Friday, October 19, 2012

Homecoming Friday

"This Homecoming thing could blow up on twitter"
Chester Brewer invented Homecoming in 1911 when he sought to increase interest and attendance in the annual football game between Missouri and Kansas.  He invited all alumni to "come home" for the game and a tradition was born.

Today, Homecoming has transformed into something much bigger.  At our school, which only dates back to 1953, the tradition goes far beyond welcoming back alumni to the school.  It involves all sorts of activities.  There's is spirit week where student and staff dress to each day's theme, the Powderpuff Football game followed by the spirit bonfire, the Pep Rally, the pre-game tailgates, the Homecoming Dance.  Maybe most exciting is the football game where our Patriots take on a member of the Commonwealth District (where we have struggled to create a rivalry simply because we are two hours from all the other teams.) Our teams have fared pretty well against Commonwealth foes but next year we are moving to the much closer opponents of the Jefferson District. 

My colleague wrote on the subject of our school community a bit last year in this October 2011 post.  Homecoming week illustrates the duality of today's public schools.  First and foremost we are tasked with "educating" our young people academically.   But schools do so much more.  The most valuable experiences can occur far from a classroom.  I know this was the case for me when I attended the very same school where I now teach.  Character, leadership, responsibility, teamwork and the basic skills of how to get along in a larger society all cultivated through something other than a formal lesson.  Are schools the only place where this occurs?  Certainly not.  But in a school, in a school community, we have the opportunity to help young people develop themselves.  

Outsiders often overlook this unwritten curriculum so integral to the growth of students helping to prepare them for their future.   What students learn and pick up beyond the classroom through things like athletics, clubs, honor societies and the diverse culture of our school community is so valuable.  As Brewer likely understood, it is about the people.   Seeing a student excel on the field or stage in a way you would never see in a desk is an experience unlike any other.  The non-academic opportunities provided by a school environment afford our students chances to immerse themselves  in life.

Sure we try to teach things like respect for authority, punctuality and the importance of a good work ethic but that sometimes gets lost in translation.
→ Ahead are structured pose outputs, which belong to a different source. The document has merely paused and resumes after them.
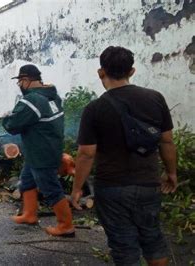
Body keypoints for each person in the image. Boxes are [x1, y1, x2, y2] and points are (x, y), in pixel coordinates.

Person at [71, 46, 177, 266]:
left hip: (112, 187)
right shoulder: (155, 98)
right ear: (132, 71)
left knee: (123, 246)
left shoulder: (95, 108)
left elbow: (86, 154)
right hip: (148, 182)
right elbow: (166, 141)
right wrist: (171, 173)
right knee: (153, 239)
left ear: (101, 73)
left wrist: (77, 187)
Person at [3, 64, 75, 237]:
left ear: (26, 80)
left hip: (41, 153)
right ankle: (29, 214)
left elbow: (13, 125)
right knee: (27, 180)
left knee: (50, 188)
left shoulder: (32, 100)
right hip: (46, 148)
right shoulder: (52, 96)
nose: (20, 85)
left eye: (20, 81)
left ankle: (66, 225)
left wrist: (6, 118)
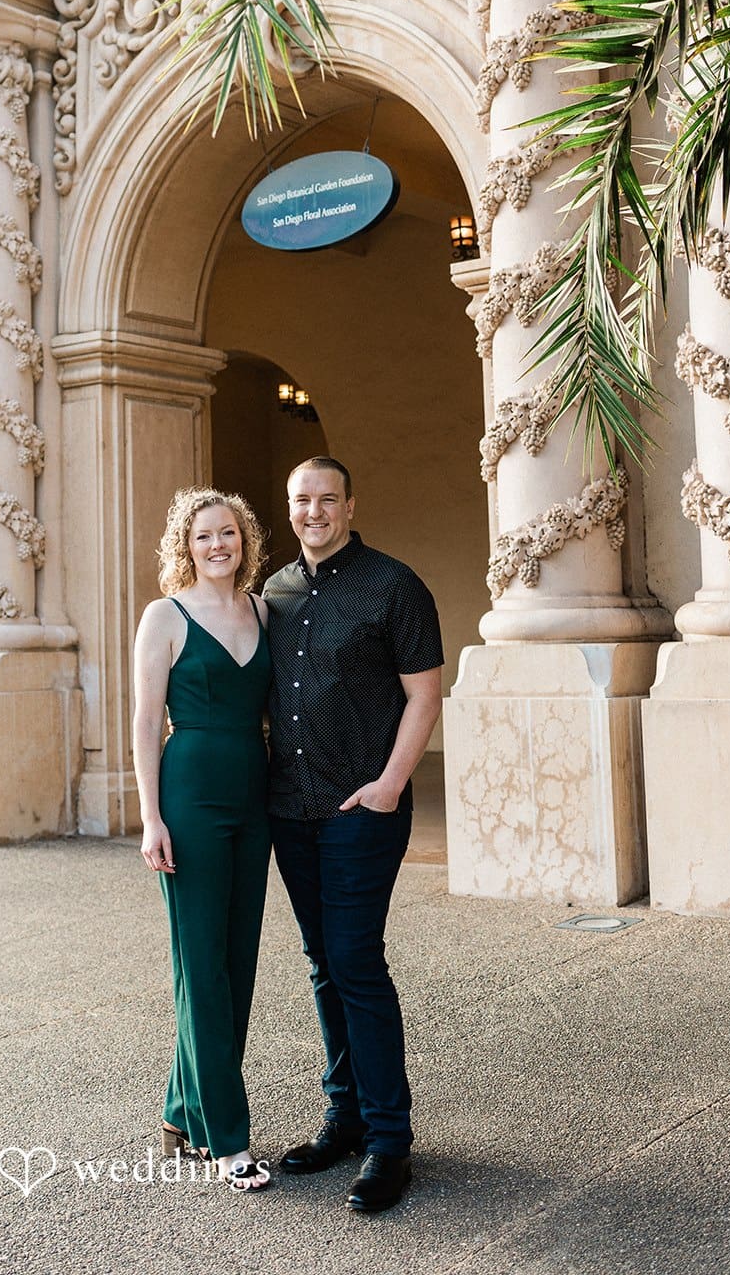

The effect is some students simply don't like school.  Maybe nothing will change this but activities that some might call meaningless can actually combat this dislike.  I'm reminded of the smiles on all the faces arriving on the school doorstep to a high five from the mascot, watching 800 students from varying backgrounds mingle amongst each other before a game,  seeing a 17 year old present to a group of several hundred peers, watching the C student become a leader by turning to a teammate demanding more effort; all hard to replicate. 

There is constant tension between our academic mission and the non-academic pursuits of a school.  Extra-curriculars can be extremely frustrating and disruptive to the classroom teacher.  But, coming out to a game, service project or a concert can help remind us to look at education as so much more than academics. It has been a hectic week with PSATs, fire drills, and all the Homecoming associated activities, but we manage to balance it all.  Our young pupils manage to do so in a way I am not certain that our generation could equal.  Life is busy and the fatigue of constantly being so busy is obvious.  The chance to relax and join with them in what Mr. Brewer could hardly have envisioned all those years ago is a chance we should not pass up.